## ASSIGNMENT
Print out the data below in full, exactly as written.

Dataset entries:
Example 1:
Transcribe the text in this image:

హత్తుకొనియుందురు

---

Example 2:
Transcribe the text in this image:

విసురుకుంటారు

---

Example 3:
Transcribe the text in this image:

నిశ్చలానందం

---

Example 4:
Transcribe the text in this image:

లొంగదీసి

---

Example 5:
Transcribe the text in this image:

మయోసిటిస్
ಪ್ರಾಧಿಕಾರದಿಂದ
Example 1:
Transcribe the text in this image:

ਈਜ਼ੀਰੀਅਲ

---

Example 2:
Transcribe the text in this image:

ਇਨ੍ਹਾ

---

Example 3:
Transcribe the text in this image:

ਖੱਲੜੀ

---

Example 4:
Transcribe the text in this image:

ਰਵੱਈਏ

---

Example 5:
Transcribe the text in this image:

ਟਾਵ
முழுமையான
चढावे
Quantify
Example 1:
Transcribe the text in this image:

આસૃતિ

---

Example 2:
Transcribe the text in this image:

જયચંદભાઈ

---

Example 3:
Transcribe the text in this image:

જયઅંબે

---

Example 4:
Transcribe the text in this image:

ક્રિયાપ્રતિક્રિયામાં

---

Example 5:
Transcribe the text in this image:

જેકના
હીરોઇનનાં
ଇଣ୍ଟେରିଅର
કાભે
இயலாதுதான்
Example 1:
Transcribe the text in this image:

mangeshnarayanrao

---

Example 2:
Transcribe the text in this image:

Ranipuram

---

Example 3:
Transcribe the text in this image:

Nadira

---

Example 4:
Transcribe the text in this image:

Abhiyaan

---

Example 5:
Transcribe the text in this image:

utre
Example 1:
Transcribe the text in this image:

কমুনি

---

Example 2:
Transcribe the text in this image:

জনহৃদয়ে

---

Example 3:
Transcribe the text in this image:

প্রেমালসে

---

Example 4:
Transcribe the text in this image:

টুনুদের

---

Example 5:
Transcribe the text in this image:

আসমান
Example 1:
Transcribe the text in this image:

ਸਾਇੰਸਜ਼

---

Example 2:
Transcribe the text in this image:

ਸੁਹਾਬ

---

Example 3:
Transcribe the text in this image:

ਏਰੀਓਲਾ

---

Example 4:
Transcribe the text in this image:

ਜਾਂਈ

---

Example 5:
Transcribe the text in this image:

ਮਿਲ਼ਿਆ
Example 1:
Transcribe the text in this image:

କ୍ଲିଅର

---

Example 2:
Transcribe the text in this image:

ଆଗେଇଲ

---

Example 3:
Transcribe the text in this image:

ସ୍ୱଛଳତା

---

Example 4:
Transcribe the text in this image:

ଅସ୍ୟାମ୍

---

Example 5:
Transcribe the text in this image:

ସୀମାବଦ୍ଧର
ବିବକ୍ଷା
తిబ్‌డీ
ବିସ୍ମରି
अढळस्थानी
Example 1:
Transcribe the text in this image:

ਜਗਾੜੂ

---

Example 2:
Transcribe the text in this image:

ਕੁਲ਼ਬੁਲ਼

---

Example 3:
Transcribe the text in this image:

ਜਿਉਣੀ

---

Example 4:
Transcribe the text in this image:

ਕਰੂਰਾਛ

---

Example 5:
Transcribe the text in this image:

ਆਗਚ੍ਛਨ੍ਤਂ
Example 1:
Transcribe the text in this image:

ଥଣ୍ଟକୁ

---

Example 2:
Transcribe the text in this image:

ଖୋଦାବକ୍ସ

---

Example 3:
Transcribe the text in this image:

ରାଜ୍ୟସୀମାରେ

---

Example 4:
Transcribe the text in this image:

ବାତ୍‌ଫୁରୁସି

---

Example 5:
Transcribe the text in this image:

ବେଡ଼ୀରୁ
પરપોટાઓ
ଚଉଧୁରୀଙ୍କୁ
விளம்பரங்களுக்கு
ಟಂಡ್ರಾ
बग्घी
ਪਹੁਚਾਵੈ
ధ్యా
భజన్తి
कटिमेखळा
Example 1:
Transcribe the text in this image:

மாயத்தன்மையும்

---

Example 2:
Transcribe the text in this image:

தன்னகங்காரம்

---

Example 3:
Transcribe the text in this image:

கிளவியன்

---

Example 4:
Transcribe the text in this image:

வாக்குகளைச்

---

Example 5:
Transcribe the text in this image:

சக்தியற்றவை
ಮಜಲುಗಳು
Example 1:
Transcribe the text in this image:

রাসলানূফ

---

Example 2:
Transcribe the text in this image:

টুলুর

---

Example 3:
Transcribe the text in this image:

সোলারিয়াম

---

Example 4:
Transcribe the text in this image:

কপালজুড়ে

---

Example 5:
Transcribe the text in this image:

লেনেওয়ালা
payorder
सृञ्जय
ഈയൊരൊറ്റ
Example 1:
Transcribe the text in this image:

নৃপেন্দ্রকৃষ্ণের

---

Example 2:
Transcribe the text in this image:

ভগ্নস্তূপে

## PROBLEM SOLUTION
Example 1:
Transcribe the text in this image:

హత్తుకొనియుందురు

---

Example 2:
Transcribe the text in this image:

విసురుకుంటారు

---

Example 3:
Transcribe the text in this image:

నిశ్చలానందం

---

Example 4:
Transcribe the text in this image:

లొంగదీసి

---

Example 5:
Transcribe the text in this image:

మయోసిటిస్
ಪ್ರಾಧಿಕಾರದಿಂದ
Example 1:
Transcribe the text in this image:

ਈਜ਼ੀਰੀਅਲ

---

Example 2:
Transcribe the text in this image:

ਇਨ੍ਹਾ

---

Example 3:
Transcribe the text in this image:

ਖੱਲੜੀ

---

Example 4:
Transcribe the text in this image:

ਰਵੱਈਏ

---

Example 5:
Transcribe the text in this image:

ਟਾਵ
முழுமையான
चढावे
Quantify
Example 1:
Transcribe the text in this image:

આસૃતિ

---

Example 2:
Transcribe the text in this image:

જયચંદભાઈ

---

Example 3:
Transcribe the text in this image:

જયઅંબે

---

Example 4:
Transcribe the text in this image:

ક્રિયાપ્રતિક્રિયામાં

---

Example 5:
Transcribe the text in this image:

જેકના
હીરોઇનનાં
ଇଣ୍ଟେରିଅର
કાભે
இயலாதுதான்
Example 1:
Transcribe the text in this image:

mangeshnarayanrao

---

Example 2:
Transcribe the text in this image:

Ranipuram

---

Example 3:
Transcribe the text in this image:

Nadira

---

Example 4:
Transcribe the text in this image:

Abhiyaan

---

Example 5:
Transcribe the text in this image:

utre
Example 1:
Transcribe the text in this image:

কমুনি

---

Example 2:
Transcribe the text in this image:

জনহৃদয়ে

---

Example 3:
Transcribe the text in this image:

প্রেমালসে

---

Example 4:
Transcribe the text in this image:

টুনুদের

---

Example 5:
Transcribe the text in this image:

আসমান
Example 1:
Transcribe the text in this image:

ਸਾਇੰਸਜ਼

---

Example 2:
Transcribe the text in this image:

ਸੁਹਾਬ

---

Example 3:
Transcribe the text in this image:

ਏਰੀਓਲਾ

---

Example 4:
Transcribe the text in this image:

ਜਾਂਈ

---

Example 5:
Transcribe the text in this image:

ਮਿਲ਼ਿਆ
Example 1:
Transcribe the text in this image:

କ୍ଲିଅର

---

Example 2:
Transcribe the text in this image:

ଆଗେଇଲ

---

Example 3:
Transcribe the text in this image:

ସ୍ୱଛଳତା

---

Example 4:
Transcribe the text in this image:

ଅସ୍ୟାମ୍

---

Example 5:
Transcribe the text in this image:

ସୀମାବଦ୍ଧର
ବିବକ୍ଷା
తిబ్‌డీ
ବିସ୍ମରି
अढळस्थानी
Example 1:
Transcribe the text in this image:

ਜਗਾੜੂ

---

Example 2:
Transcribe the text in this image:

ਕੁਲ਼ਬੁਲ਼

---

Example 3:
Transcribe the text in this image:

ਜਿਉਣੀ

---

Example 4:
Transcribe the text in this image:

ਕਰੂਰਾਛ

---

Example 5:
Transcribe the text in this image:

ਆਗਚ੍ਛਨ੍ਤਂ
Example 1:
Transcribe the text in this image:

ଥଣ୍ଟକୁ

---

Example 2:
Transcribe the text in this image:

ଖୋଦାବକ୍ସ

---

Example 3:
Transcribe the text in this image:

ରାଜ୍ୟସୀମାରେ

---

Example 4:
Transcribe the text in this image:

ବାତ୍‌ଫୁରୁସି

---

Example 5:
Transcribe the text in this image:

ବେଡ଼ୀରୁ
પરપોટાઓ
ଚଉଧୁରୀଙ୍କୁ
விளம்பரங்களுக்கு
ಟಂಡ್ರಾ
बग्घी
ਪਹੁਚਾਵੈ
ధ్యా
భజన్తి
कटिमेखळा
Example 1:
Transcribe the text in this image:

மாயத்தன்மையும்

---

Example 2:
Transcribe the text in this image:

தன்னகங்காரம்

---

Example 3:
Transcribe the text in this image:

கிளவியன்

---

Example 4:
Transcribe the text in this image:

வாக்குகளைச்

---

Example 5:
Transcribe the text in this image:

சக்தியற்றவை
ಮಜಲುಗಳು
Example 1:
Transcribe the text in this image:

রাসলানূফ

---

Example 2:
Transcribe the text in this image:

টুলুর

---

Example 3:
Transcribe the text in this image:

সোলারিয়াম

---

Example 4:
Transcribe the text in this image:

কপালজুড়ে

---

Example 5:
Transcribe the text in this image:

লেনেওয়ালা
payorder
सृञ्जय
ഈയൊരൊറ്റ
Example 1:
Transcribe the text in this image:

নৃপেন্দ্রকৃষ্ণের

---

Example 2:
Transcribe the text in this image:

ভগ্নস্তূপে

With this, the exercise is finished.